Perdue Farms, the fourth-largest chicken producer in the country, suffered social media outrage and calls for a boycott after U.S. Sen. David Perdue made light of Democratic Vice-Presidential candidate Kamala Harris. “KAH'-mah-lah? Kah-MAH'-lah? Kamala-mala-mala? I don’t know. Whatever,” the senator said to laughter from supporters at a Trump rally in mid-October.

The digital media and communications teams for the poultry company had to devote a significant amount of time online clarifying to angry social media users that Perdue Farms and Sen. Perdue are not affiliated. Roy Graber, a senior reporter at WATT Global Media, wrote in a column, “I hope that [Sen. Perdue] wakes up and realizes that his inappropriate conduct can have harmful effects on innocent entities like Perdue Farms.”

Sometimes the comment—or attributed comment—that triggers social media backlash and financial harm comes from a person who is definitely affiliated with the brand. 

PepsiCo saw its share price drop 5.21% in November 2016 after former CEO Indra Nooyi was falsely quoted as saying Trump supporters should “take their business elsewhere” in post-election remarks.

The misinformation originated and spread online on conservative sites and led to calls for a boycott of all Pepsi brands, using the hashtags #boycottPepsi and #Pepsiboycott. Actor James Woods, with a following of 2.6 million on Twitter, went further, encouraging supporters to boycott restaurants that serve Pepsi.

The velocity of social media can spread bad news and complaints about a business faster than a stomach virus can devastate brand value. Millennial favorite Chipotle was mercilessly trolled online after an E. coli outbreak closed dozens of its restaurants in the fall of 2015. Its share price dropped 34.7 percent and equity market capitalization declined $8.12 billion through year-end.

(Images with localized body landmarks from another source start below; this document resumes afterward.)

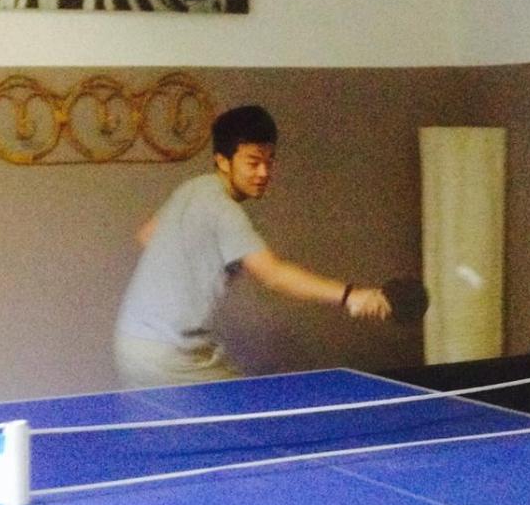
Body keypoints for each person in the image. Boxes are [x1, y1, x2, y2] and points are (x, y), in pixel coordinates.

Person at [114, 104, 390, 386]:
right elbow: (274, 275)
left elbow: (146, 235)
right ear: (223, 161)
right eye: (253, 162)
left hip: (132, 342)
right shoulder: (224, 210)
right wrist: (350, 296)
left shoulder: (194, 188)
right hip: (172, 353)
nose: (263, 172)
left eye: (269, 161)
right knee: (247, 407)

Keep the value, avoid the vulnerability of social media

As these cases and many others demonstrate, atypical attacks that emanate from social media or inside your enterprise can prove very costly. Failing to act has never been a bigger risk for brands.

Social media is a valuable asset to engage with customers and build relationships, but it’s also an incredible vulnerability. Reputational and financial risks to your brand can come seemingly out of nowhere because anyone online can trigger a wave of customer indignation that can overwhelm a communications team’s ability to react.

Harmful content can spread instantly to millions of people and spiral into a crisis in hours, not days or weeks. This requires organizations to sift through a massive volume of material to anticipate, flag, and address these issues and regain control of the conversation.

Proactive early-warning risk intelligence keeps you one step ahead of potential risks to your reputation, brand value, or business operations, and the instigators behind them. You can protect your brand in the digital town square from unwanted associations and harmful content with 24/7/365 monitoring, including your owned social media pages and the wider web, which includes dissociated channels that could pose a threat.

Every brand’s defenses are hardened against cyberattacks, cybercrime, and cyberespionage. Every brand investigates and analyzes the flow of internet data for anomalies and patterns of behavior that may indicate a sinister payload attempting to pass through a back door.

Fewer brands adequately secure the front door to guard against an angry mob of social media users carrying virtual pitchforks and torches—millions of negative comments intended to burn down your brand. It’s time to act.